Soal Israel, Komisi I DPR: Ancaman Bagi Perdamaian Dunia dan Bukti Penjajahan di Era Milenial
Wakil Ketua Komisi I DPR RI, Abdul Kharis Almasyhari
Soal Israel, Komisi I DPR: Ancaman Bagi Perdamaian Dunia dan Bukti Penjajahan di Era Milenial

Jakarta, HanTer - Pernyataan Pemerintah AS, yang siap mengakui langkah Israel menganeksasi wilayah pendudukan di Tepi Barat amat memalukan. Hal ini sudah diprediksi sejak pemerintahan Donald Trump memindahkan kedutaannya ke Jerussalem, yang semakin menambah ketegangan di Palestina di tengah pandemik Covid-19.
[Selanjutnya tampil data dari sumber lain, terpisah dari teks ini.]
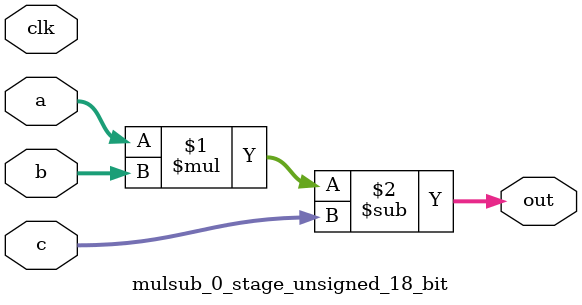
<source format=sv>
(* use_dsp = "yes" *) module mulsub_0_stage_unsigned_18_bit(
	input  [17:0] a,
	input  [17:0] b,
	input  [17:0] c,
	output [17:0] out,
	input clk);

	assign out = (a * b) - c;
endmodule

</source>
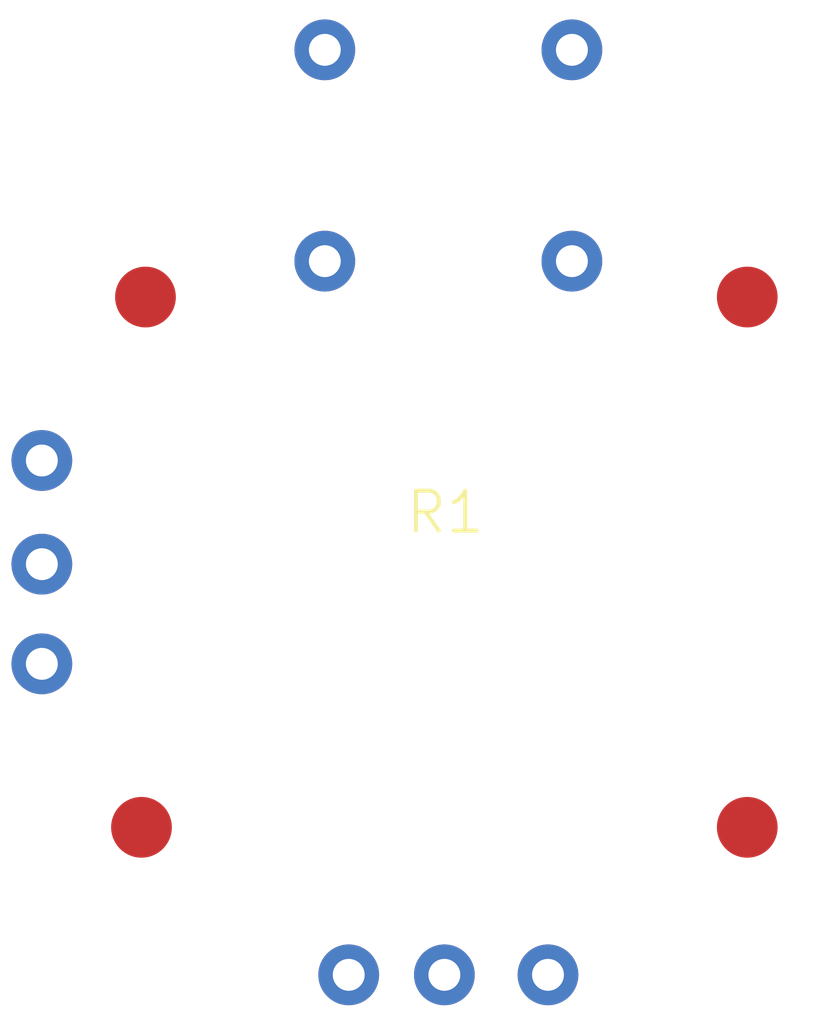
<source format=kicad_pcb>
(kicad_pcb
	(version 20240108)
	(generator "pcbnew")
	(generator_version "8.0")
	(general
		(thickness 1.6)
		(legacy_teardrops no)
	)
	(paper "A4")
	(layers
		(0 "F.Cu" signal)
		(31 "B.Cu" signal)
		(32 "B.Adhes" user "B.Adhesive")
		(33 "F.Adhes" user "F.Adhesive")
		(34 "B.Paste" user)
		(35 "F.Paste" user)
		(36 "B.SilkS" user "B.Silkscreen")
		(37 "F.SilkS" user "F.Silkscreen")
		(38 "B.Mask" user)
		(39 "F.Mask" user)
		(40 "Dwgs.User" user "User.Drawings")
		(41 "Cmts.User" user "User.Comments")
		(42 "Eco1.User" user "User.Eco1")
		(43 "Eco2.User" user "User.Eco2")
		(44 "Edge.Cuts" user)
		(45 "Margin" user)
		(46 "B.CrtYd" user "B.Courtyard")
		(47 "F.CrtYd" user "F.Courtyard")
		(48 "B.Fab" user)
		(49 "F.Fab" user)
		(50 "User.1" user)
		(51 "User.2" user)
		(52 "User.3" user)
		(53 "User.4" user)
		(54 "User.5" user)
		(55 "User.6" user)
		(56 "User.7" user)
		(57 "User.8" user)
		(58 "User.9" user)
	)
	(setup
		(stackup
			(layer "F.SilkS"
				(type "Top Silk Screen")
			)
			(layer "F.Paste"
				(type "Top Solder Paste")
			)
			(layer "F.Mask"
				(type "Top Solder Mask")
				(thickness 0.01)
			)
			(layer "F.Cu"
				(type "copper")
				(thickness 0.035)
			)
			(layer "dielectric 1"
				(type "core")
				(thickness 1.51)
				(material "FR4")
				(epsilon_r 4.5)
				(loss_tangent 0.02)
			)
			(layer "B.Cu"
				(type "copper")
				(thickness 0.035)
			)
			(layer "B.Mask"
				(type "Bottom Solder Mask")
				(thickness 0.01)
			)
			(layer "B.Paste"
				(type "Bottom Solder Paste")
			)
			(layer "B.SilkS"
				(type "Bottom Silk Screen")
			)
			(copper_finish "None")
			(dielectric_constraints no)
		)
		(pad_to_mask_clearance 0)
		(allow_soldermask_bridges_in_footprints no)
		(pcbplotparams
			(layerselection 0x00010fc_ffffffff)
			(plot_on_all_layers_selection 0x0000000_00000000)
			(disableapertmacros no)
			(usegerberextensions no)
			(usegerberattributes yes)
			(usegerberadvancedattributes yes)
			(creategerberjobfile yes)
			(dashed_line_dash_ratio 12.000000)
			(dashed_line_gap_ratio 3.000000)
			(svgprecision 4)
			(plotframeref no)
			(viasonmask no)
			(mode 1)
			(useauxorigin no)
			(hpglpennumber 1)
			(hpglpenspeed 20)
			(hpglpendiameter 15.000000)
			(pdf_front_fp_property_popups yes)
			(pdf_back_fp_property_popups yes)
			(dxfpolygonmode yes)
			(dxfimperialunits yes)
			(dxfusepcbnewfont yes)
			(psnegative no)
			(psa4output no)
			(plotreference yes)
			(plotvalue yes)
			(plotfptext yes)
			(plotinvisibletext no)
			(sketchpadsonfab no)
			(subtractmaskfromsilk no)
			(outputformat 1)
			(mirror no)
			(drillshape 1)
			(scaleselection 1)
			(outputdirectory "")
		)
	)
	(net 0 "")
	(net 1 "Net-(R1-V+)")
	(net 2 "Net-(R1-H+-Pad6)")
	(net 3 "GND")
	(net 4 "Net-(R1-SEL+)")
	(net 5 "Net-(R1-V)")
	(net 6 "Net-(R1-H)")
	(net 7 "3V3")
	(footprint "Empreintes:Joystick" (layer "F.Cu") (at 11.175 12.85))
)

</source>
"Di tengah pandemi Covid-19 dan dunia tengah berusaha menyelamatkan nyawa setiap anak manusia, di belahan bumi Palestina tepatnya di Tepi Barat Israel dengan diamini, AS mengambil langkah berbahaya dan jahat dengan menganeksasi (mengambil paksa) tanah area Palestina. Ini mengancam perdamaian dunia dan jelas sebuah penjajahan di era milenial yang memalukan dan menginjak-injak nilai kemanusian kita," jelas Wakil Ketua Komisi I DPR RI, Abdul Kharis Almasyhari, dalam keterangan tertulisnya, Rabu (29/4/2020).

 Selanjutnya, Abdul Kharis meminta Kementerian Luar Negeri (Kemlu) RI, segera mendesak Dewan Keamanan (DK) Perserikatan Bangsa-Bangsa (PBB), untuk membuat sidang darurat menyikapi langkah Israel dan AS tersebut. Kharis merasa aneksasi tidak sesuai dengan Pasal 24 Piagam PBB dan berbagai resolusi PBB lainnya.

"Mengutip pernyataan Duta Besar Palestina untuk PBB, Riyadh Mansour, ketika semua orang berlindung di rumahnya di saat pandemik, bagaimana mungkin Israel dapat membenarkan langkahnya yang terus menghancurkan rumah-rumah warga Palestina. Ini jelas teror di tengah pandemik, kita harus bersama hentikan ini," tegas legislator dari Fraksi PKS ini.

Untuk itu, Kharis juga mendukung sikap Indonesia yang disampaikan dalam pertemuan 'Open Debate' DK PBB beberapa hari lalu secara virtual untuk membahas kondisi terkini di Palestina dan kawasan Timur Tengah.

Termasuk dalam menghadapi pandemik Covid-19, dan meminta Kemlu untuk terus menggalang negara sahabat, khususnya negara-negara Organisasi Kerja Sama Islam (OKI), untuk menunjukkan sikap yang sama.

"Aksi provokasi dan tindakan sepihak Israel dalam aneksasi wilayah Palestina, jelas ditentang sebagian negara anggota DK PBB. Itu jelas belum cukup," lanjutnya.

"Kita harus galang sebanyak mungkin negara sahabat dan kita juga tegaskan kembali, dukungan terhadap 'two-state solution' yang berdasarkan pada parameter internasional yang telah disepakati. Sesuai dengan berbagai resolusi DK PBB yang berujung pada Kemerdekaan Palestina tentunya," tutup Kharis menegaskan.